Wenn es eines gab, was Sam an seiner Arbeit liebte, dann war es das Geheimnis, das ihn in den Augen anderer Leute umgab. Es verschaffte ihm große Befriedigung, dieselben Züge zu benutzen, dieselben Mahlzeiten zu essen, an denselben Bushaltestellen zu warten und dabei doch immer über allem zu stehen, und sei es nur in den wilden, fantastischen Geschichten, die man über ihn erzählte.
Obwohl Sam in der Tat anders war, schien ihn jeder in der Universität irgendwie gut zu kennen.
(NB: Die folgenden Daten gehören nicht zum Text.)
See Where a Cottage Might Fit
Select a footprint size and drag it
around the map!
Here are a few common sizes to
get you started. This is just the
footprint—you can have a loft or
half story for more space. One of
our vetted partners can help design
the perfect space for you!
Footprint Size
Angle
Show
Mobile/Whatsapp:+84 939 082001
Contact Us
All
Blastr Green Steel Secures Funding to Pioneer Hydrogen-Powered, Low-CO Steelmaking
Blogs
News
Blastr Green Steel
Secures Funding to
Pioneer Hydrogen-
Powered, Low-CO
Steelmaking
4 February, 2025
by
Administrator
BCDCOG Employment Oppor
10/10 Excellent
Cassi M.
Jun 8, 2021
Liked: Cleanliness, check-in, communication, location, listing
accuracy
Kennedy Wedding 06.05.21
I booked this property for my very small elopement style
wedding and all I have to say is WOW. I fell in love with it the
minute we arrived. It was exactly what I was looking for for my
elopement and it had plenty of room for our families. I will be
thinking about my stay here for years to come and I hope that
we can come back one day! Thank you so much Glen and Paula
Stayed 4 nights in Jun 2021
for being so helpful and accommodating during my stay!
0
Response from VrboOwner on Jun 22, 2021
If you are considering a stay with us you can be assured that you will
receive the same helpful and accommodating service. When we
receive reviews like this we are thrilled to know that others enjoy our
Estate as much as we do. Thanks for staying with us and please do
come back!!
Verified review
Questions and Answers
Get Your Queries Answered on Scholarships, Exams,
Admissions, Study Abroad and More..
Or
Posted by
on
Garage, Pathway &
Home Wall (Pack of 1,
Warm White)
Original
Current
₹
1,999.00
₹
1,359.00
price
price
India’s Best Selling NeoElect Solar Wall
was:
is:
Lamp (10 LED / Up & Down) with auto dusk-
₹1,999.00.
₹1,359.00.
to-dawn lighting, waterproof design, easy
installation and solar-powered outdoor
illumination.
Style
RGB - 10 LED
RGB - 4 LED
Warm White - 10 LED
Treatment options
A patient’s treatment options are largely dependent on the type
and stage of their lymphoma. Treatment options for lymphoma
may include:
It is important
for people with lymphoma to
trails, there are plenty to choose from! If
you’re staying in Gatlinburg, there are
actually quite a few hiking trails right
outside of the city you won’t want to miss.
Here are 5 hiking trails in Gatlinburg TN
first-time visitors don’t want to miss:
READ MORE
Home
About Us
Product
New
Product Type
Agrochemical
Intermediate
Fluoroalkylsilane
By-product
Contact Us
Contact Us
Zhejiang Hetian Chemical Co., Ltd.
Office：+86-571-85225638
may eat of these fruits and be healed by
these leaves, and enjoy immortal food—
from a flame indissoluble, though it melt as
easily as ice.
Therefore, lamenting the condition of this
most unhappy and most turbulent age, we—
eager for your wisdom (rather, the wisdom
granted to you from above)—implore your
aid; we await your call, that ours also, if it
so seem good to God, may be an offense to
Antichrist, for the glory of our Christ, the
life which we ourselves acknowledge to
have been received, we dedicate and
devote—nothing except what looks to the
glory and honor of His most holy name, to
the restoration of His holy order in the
Sein aufblitzendes Lächeln und sein Mangel an Ehrfurcht gegenüber Respektspersonen machten ihn bei den Studenten beliebt, und offensichtlich langweilte ihn schon der bloße Gedanke an ein Leben, wie es die Professoren führten, bestimmt von einem täglichen Ritual, dessen Höhepunkt im Austausch von lateinischen Wortspielen zu bestehen schien, wenn sie im Speisesaal Hof hielten. Doch entsprach Sam auch nicht wirklich dem Bild eines Studenten, denn trotz seiner augenscheinlichen Jugend umgab ihn ein Hauch von Autorität, die einer langen, in keinem Lied besungenen Geschichte entstammte.
Meist trug er Schwarz - eine zugeknöpfte schwarze Jacke über einem ausgebeulten schwarzen Pullover und darunter
ein formloses schwarzes Hemd. Er trug die schäbigen Kleider als eine Art Schutzpanzer, den noch keiner durchdrungen hatte. Viele stellten Vermutungen an, was er wohl unter all diesen Schichten von Kleidung verbergen mochte. Die meisten von ihnen lagen falsch. Der Gedanke, dass er aus Eitelkeit Schwarz trug, überlebte nie eine erste Begegnung: Zu diesen Kleidern gehörten ein Paar uralte Turnschuhe und ein verfilzter blaugrauer Schal, den irgendeine unbekannte Person mal für ihn gestrickt hatte. Das Bild wurde vervollständigt durch Manschetten, die nie geschlossen waren, Hemdknöpfe, die nicht zueinander passten, und manchmal ein geflicktes Jackett, das ihm das Aussehen einer modebewussten Vogelscheuche gab.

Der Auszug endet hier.